The Norwegian Academy of Science and Letters will announce the winner of the 2022 Abel Prize, a top honour in the field of mathematics, today at about 4.30 pm IST.
The Abel Prize is named after the Norwegian mathematician Niels Henrik Abel. The prize was instituted in 2002, to commemorate his 200-th birth anniversary.
The Fields Medal and the Abel Prize are the two important international prizes for mathematics. While the Fields Medal honours brilliant work done by a mathematician below the age of forty years, the Abel Prize has no age limit and is more of a lifetime achievement award celebrating important contributions made to a field of mathematics.
The first Abel Prize, awarded in 2003, went to French mathematician Jean-Pierre Serre. The only person of Indian origin to have won this prize is Srinivasa S.R. Varadhan. He is at the Courant Institute, New York University, and won it in 2007. So far, the prize has gone to only one woman mathematician, Karen Keskulla Uhlenbeck of University of Texas, U.S.A.
The prize consists of a citation and a prize money of 7.5 million Norwegian Kroner.
Norway’s Ramanujan
A short film on the tragic story of mathematician Niels Henrik Abel is available on the website of the Abel Prize. Indian math afficionados will see the parallel to the life of Ramanujan.

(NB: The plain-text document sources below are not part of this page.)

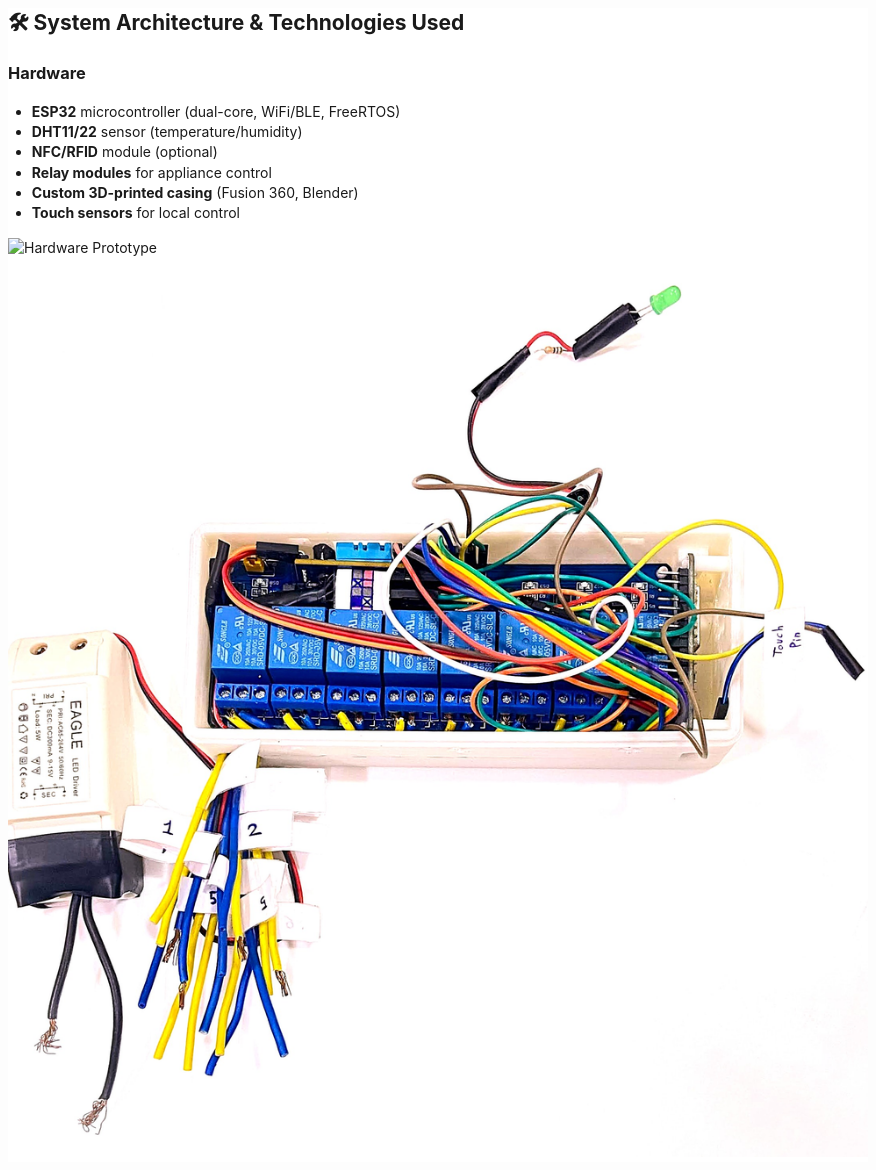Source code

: 
## 🛠️ System Architecture & Technologies Used

### Hardware

- **ESP32** microcontroller (dual-core, WiFi/BLE, FreeRTOS)
- **DHT11/22** sensor (temperature/humidity)
- **NFC/RFID** module (optional)
- **Relay modules** for appliance control
- **Custom 3D-printed casing** (Fusion 360, Blender)
- **Touch sensors** for local control

![Hardware Prototype](images/hardware/1.jpg)
![Hardware Prototype](images/hardware/5.jpg)
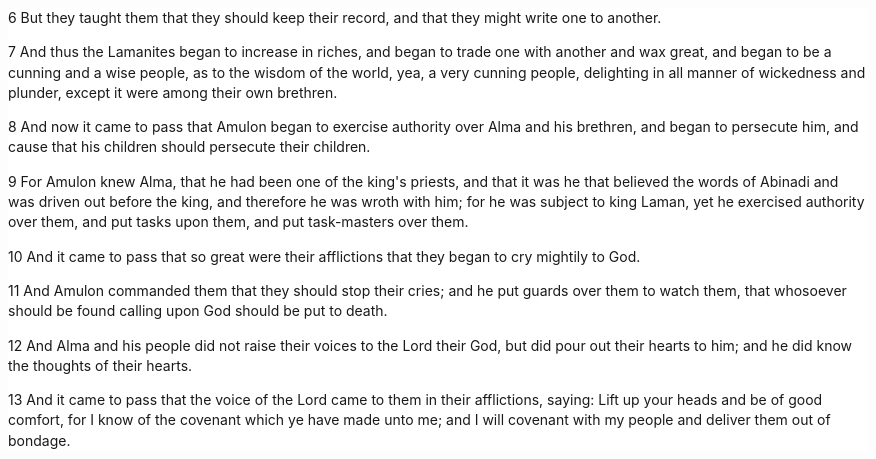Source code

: 6 But they taught them that they should keep their record, and that they might write one to another.

7 And thus the Lamanites began to increase in riches, and began to trade one with another and wax great, and began to be a cunning and a wise people, as to the wisdom of the world, yea, a very cunning people, delighting in all manner of wickedness and plunder, except it were among their own brethren.

8 And now it came to pass that Amulon began to exercise authority over Alma and his brethren, and began to persecute him, and cause that his children should persecute their children.

9 For Amulon knew Alma, that he had been one of the king's priests, and that it was he that believed the words of Abinadi and was driven out before the king, and therefore he was wroth with him; for he was subject to king Laman, yet he exercised authority over them, and put tasks upon them, and put task-masters over them.

10 And it came to pass that so great were their afflictions that they began to cry mightily to God.

11 And Amulon commanded them that they should stop their cries; and he put guards over them to watch them, that whosoever should be found calling upon God should be put to death.

12 And Alma and his people did not raise their voices to the Lord their God, but did pour out their hearts to him; and he did know the thoughts of their hearts.

13 And it came to pass that the voice of the Lord came to them in their afflictions, saying: Lift up your heads and be of good comfort, for I know of the covenant which ye have made unto me; and I will covenant with my people and deliver them out of bondage.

Abel was a young genius who, when he was just 22, showed the unsolvability of the quintic equation, which had puzzled mathematicians for 250 years. In 1826, he presented an important theorem in Paris; however the manuscript was misplaced. While trying to derive his lost treatise, he contracted tuberculosis and died three years later on April 6, 1829, when he was only 26 years old. Just two days after his death, the Paris treatise was discovered. Now, his discovery forms the mathematical basis for the CT scan. His work is also used today in ECC-cryptography, used for encrypting data online.